TRENDYone: Erzählen Sie und doch bitte kurz etwas zu Ihrer Person. Vom Werdegang über Hobbies zur Familie hin. Wie sind Sie zu dem gekommen, was Sie heute machen?
Josef Diebold: Mein Name ist Josef Diebold, ich bin 50 Jahre alt und bin Vater von drei Töchtern. Zudem bin ich mit Leib und Seele Schausteller. Ich komme wohl aus der ältesten Schaustellerfamilie in Augsburg, denn bei uns hat es schon 1892 (seitdem jedenfalls mit schriftlichen Dokumentationen) angefangen. Somit hat meine Familie seit über 130 Jahren Schaustellerbetriebe geführt. Zudem bin ich mit Kinderkarussells und diversen Fahrgeschäften aufgewachsen, die mich geprägt haben und auf gewisse Art und Weise dem Beruf gegenüber verpflichten. Jedoch lebt man auch für diesen Beruf. Ich konnte mir damals als junger Mensch auch keinen anderen Beruf vorstellen können. Meine Frau kommt auch aus dem Schaustellergewerbe und somit ergänzen wir uns prima. Ich denke, das spiegelt sich in unserem Erfolg auch wider.

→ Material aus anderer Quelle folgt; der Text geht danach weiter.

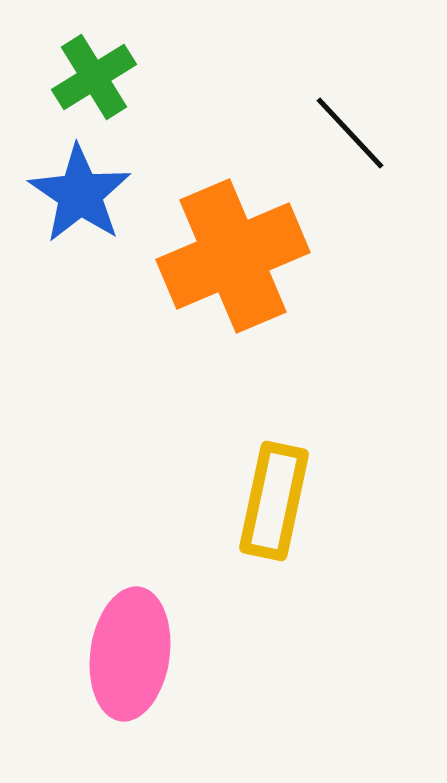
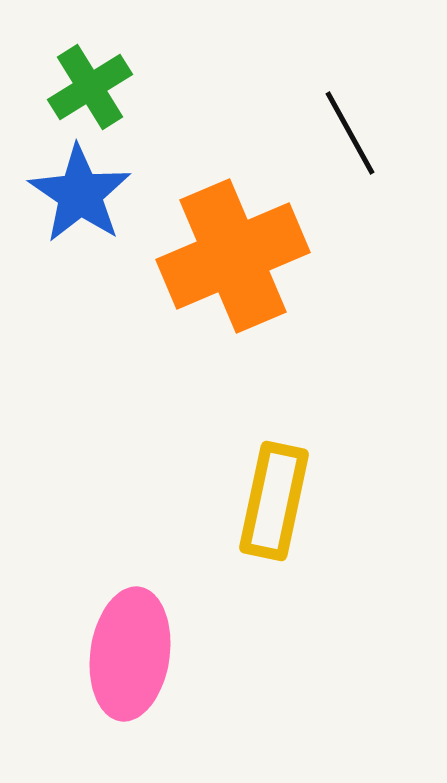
green cross: moved 4 px left, 10 px down
black line: rotated 14 degrees clockwise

Was zeichnet Sie als Unternehmer aus?
Ein Schaustellerbetrieb ist in erster Linie ein Dienstleistungsunternehmen. Wir „verkaufen“ Spaß und Freude an einem Kinderkarussell. Stellen wir uns folgende Situation vor: Eine Familie bekommt ein Baby, dann kommt man mal vorbei und schaut wie solch ein Karussell funktioniert. Irgendwann ist das Kind dann ein Jahr alt und die Frage, ob der Kleine schon mitfahren kann, kommt auf. Und man nimmt dann so langsam den Eltern die Angst, und lässt den Kleinen angeschnallt das erste Mal mitfahren. Und alles läuft gut. Eventuell lernt man sich anschließend in den nächsten 5 bis 6 Jahren auf den Volksfesten, Weihnachtsmärkten oder Plärrer kennen.

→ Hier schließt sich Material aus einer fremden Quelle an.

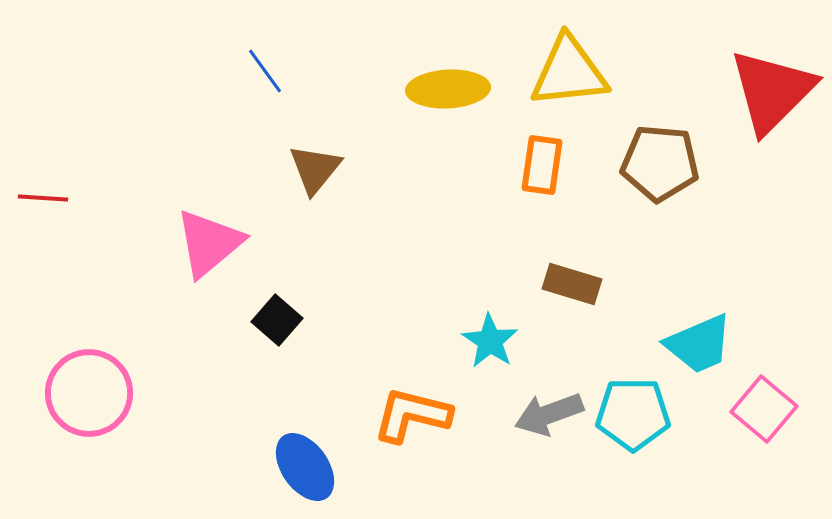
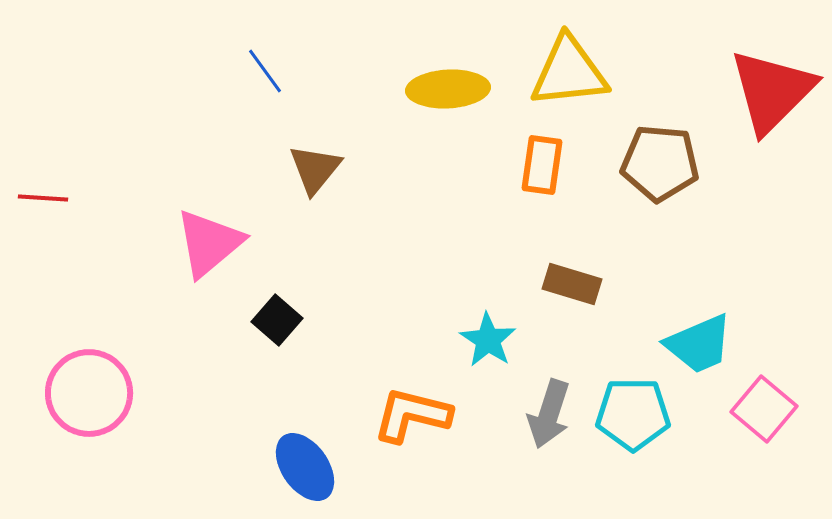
cyan star: moved 2 px left, 1 px up
gray arrow: rotated 52 degrees counterclockwise
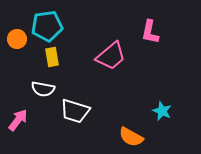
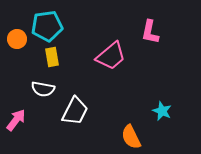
white trapezoid: rotated 80 degrees counterclockwise
pink arrow: moved 2 px left
orange semicircle: rotated 35 degrees clockwise
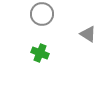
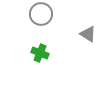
gray circle: moved 1 px left
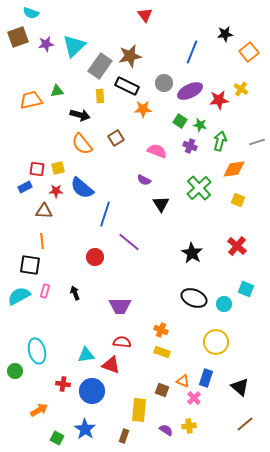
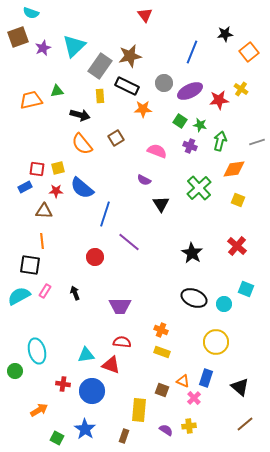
purple star at (46, 44): moved 3 px left, 4 px down; rotated 14 degrees counterclockwise
pink rectangle at (45, 291): rotated 16 degrees clockwise
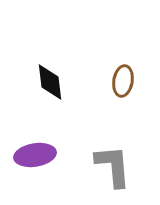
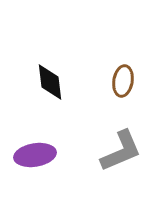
gray L-shape: moved 8 px right, 15 px up; rotated 72 degrees clockwise
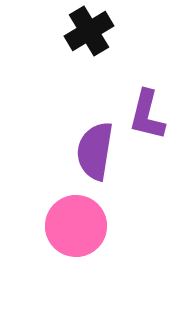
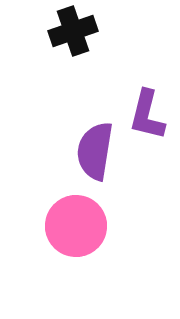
black cross: moved 16 px left; rotated 12 degrees clockwise
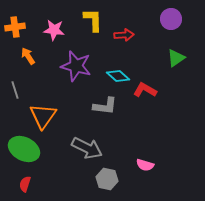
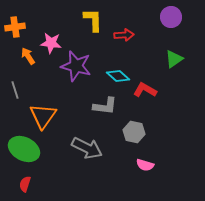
purple circle: moved 2 px up
pink star: moved 3 px left, 13 px down
green triangle: moved 2 px left, 1 px down
gray hexagon: moved 27 px right, 47 px up
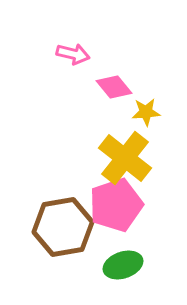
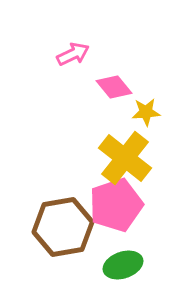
pink arrow: rotated 40 degrees counterclockwise
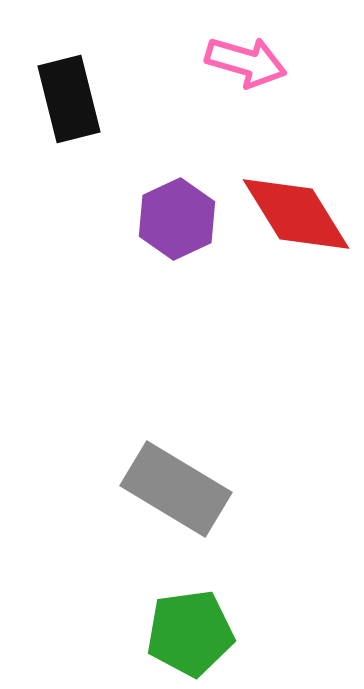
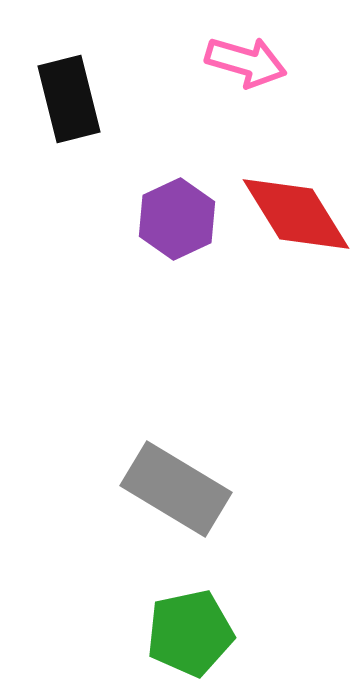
green pentagon: rotated 4 degrees counterclockwise
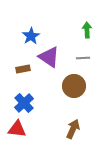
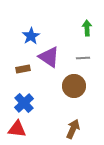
green arrow: moved 2 px up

Unser Umsatz ist personell gebunden. Es ist nicht nur Laufkundschaft, die kommt und geht sondern man sieht sich, spricht sich gegenseitig an und kommt ins so Gespräch. Und obwohl die Kinder größer werden und irgendwann nicht mehr Kinderkarussell fahren, erkennen die Eltern uns trotzdem wieder und man kommt wieder ins Gespräch. Und das ist das schöne an meinem Beruf. Es geht sehr menschlich zu und ich bin als Schausteller acht Monate im Jahr auf Saison, das heißt ich bin in vielen deutschen oder süddeutschen Städten mit meinem Betrieb tätig. Es ist natürlich manchmal auch eine Herausforderung mit einem Wirtschaftsunternehmen, dass sozusagen „mobil“ immer komplett den Standort wechselt. Das ist eine Leistung. Für einen normalen Unternehmer gar nicht vorstellbar. Das stellt so manche vor ein Rätsel. Bereits ein Umzug für Privatpersonen kann schon Stress sein. Wir haben alle 14 Tage einen Standortwechsel mit Personal, Betrieb, etc. Wenn der Plärrer aufgebaut ist, ist man eigentlich im Kopf mit der Logistik, den Genehmigungen sowie den Transporten schon 14 Tage weiter. Denn Sachen wie die Anmeldung für Strom im nächsten Ort müssen natürlich geregelt sein. Das fordert einen. Ein Gast, der ein Volksfest besucht sieht eigentlich nur das Endergebnis, die Leistung die erbracht werden muss, damit es funktioniert sieht der Kunde als selbstverständlich an. Für uns ist das eine Herausforderung. Wir müssen uns jedes Jahr neu bewerben für unsere Veranstaltungen. Und sollte nun mein Betrieb irgendwo Schwächen zeigen, wäre meine Zulassung für nächstes Jahr in Frage gestellt. Und das zeichnet den ein oder anderen Betrieb aus. Ja, so funktioniert ein Schaustellerunternehmen.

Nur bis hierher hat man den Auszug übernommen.